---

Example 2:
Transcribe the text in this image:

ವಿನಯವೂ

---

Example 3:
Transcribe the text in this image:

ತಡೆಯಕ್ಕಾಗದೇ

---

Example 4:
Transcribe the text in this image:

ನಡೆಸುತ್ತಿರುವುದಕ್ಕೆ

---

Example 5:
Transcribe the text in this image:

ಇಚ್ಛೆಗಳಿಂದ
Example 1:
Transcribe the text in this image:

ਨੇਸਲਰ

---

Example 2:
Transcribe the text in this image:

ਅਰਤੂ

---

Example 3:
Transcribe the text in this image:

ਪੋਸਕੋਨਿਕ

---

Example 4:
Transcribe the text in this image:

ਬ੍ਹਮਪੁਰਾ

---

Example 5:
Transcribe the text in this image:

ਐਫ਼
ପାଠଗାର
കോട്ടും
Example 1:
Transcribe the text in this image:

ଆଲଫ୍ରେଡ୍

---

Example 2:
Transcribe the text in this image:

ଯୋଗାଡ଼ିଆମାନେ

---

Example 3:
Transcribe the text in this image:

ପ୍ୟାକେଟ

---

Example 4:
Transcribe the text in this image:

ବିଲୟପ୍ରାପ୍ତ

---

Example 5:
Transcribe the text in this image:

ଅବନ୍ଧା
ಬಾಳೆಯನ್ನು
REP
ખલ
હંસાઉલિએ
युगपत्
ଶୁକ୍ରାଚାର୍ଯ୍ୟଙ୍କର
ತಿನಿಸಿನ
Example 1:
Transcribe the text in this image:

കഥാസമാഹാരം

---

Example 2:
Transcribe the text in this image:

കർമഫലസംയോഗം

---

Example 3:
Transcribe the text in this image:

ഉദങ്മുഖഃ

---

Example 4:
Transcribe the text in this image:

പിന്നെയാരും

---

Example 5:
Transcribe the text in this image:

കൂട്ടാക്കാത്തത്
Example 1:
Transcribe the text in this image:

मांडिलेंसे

□ □ □

THE PROBLEM: The response has to contain every record shown above, unaltered and complete.

OUTPUT FOR THIS TASK:
---

Example 2:
Transcribe the text in this image:

ವಿನಯವೂ

---

Example 3:
Transcribe the text in this image:

ತಡೆಯಕ್ಕಾಗದೇ

---

Example 4:
Transcribe the text in this image:

ನಡೆಸುತ್ತಿರುವುದಕ್ಕೆ

---

Example 5:
Transcribe the text in this image:

ಇಚ್ಛೆಗಳಿಂದ
Example 1:
Transcribe the text in this image:

ਨੇਸਲਰ

---

Example 2:
Transcribe the text in this image:

ਅਰਤੂ

---

Example 3:
Transcribe the text in this image:

ਪੋਸਕੋਨਿਕ

---

Example 4:
Transcribe the text in this image:

ਬ੍ਹਮਪੁਰਾ

---

Example 5:
Transcribe the text in this image:

ਐਫ਼
ପାଠଗାର
കോട്ടും
Example 1:
Transcribe the text in this image:

ଆଲଫ୍ରେଡ୍

---

Example 2:
Transcribe the text in this image:

ଯୋଗାଡ଼ିଆମାନେ

---

Example 3:
Transcribe the text in this image:

ପ୍ୟାକେଟ

---

Example 4:
Transcribe the text in this image:

ବିଲୟପ୍ରାପ୍ତ

---

Example 5:
Transcribe the text in this image:

ଅବନ୍ଧା
ಬಾಳೆಯನ್ನು
REP
ખલ
હંસાઉલિએ
युगपत्
ଶୁକ୍ରାଚାର୍ଯ୍ୟଙ୍କର
ತಿನಿಸಿನ
Example 1:
Transcribe the text in this image:

കഥാസമാഹാരം

---

Example 2:
Transcribe the text in this image:

കർമഫലസംയോഗം

---

Example 3:
Transcribe the text in this image:

ഉദങ്മുഖഃ

---

Example 4:
Transcribe the text in this image:

പിന്നെയാരും

---

Example 5:
Transcribe the text in this image:

കൂട്ടാക്കാത്തത്
Example 1:
Transcribe the text in this image:

मांडिलेंसे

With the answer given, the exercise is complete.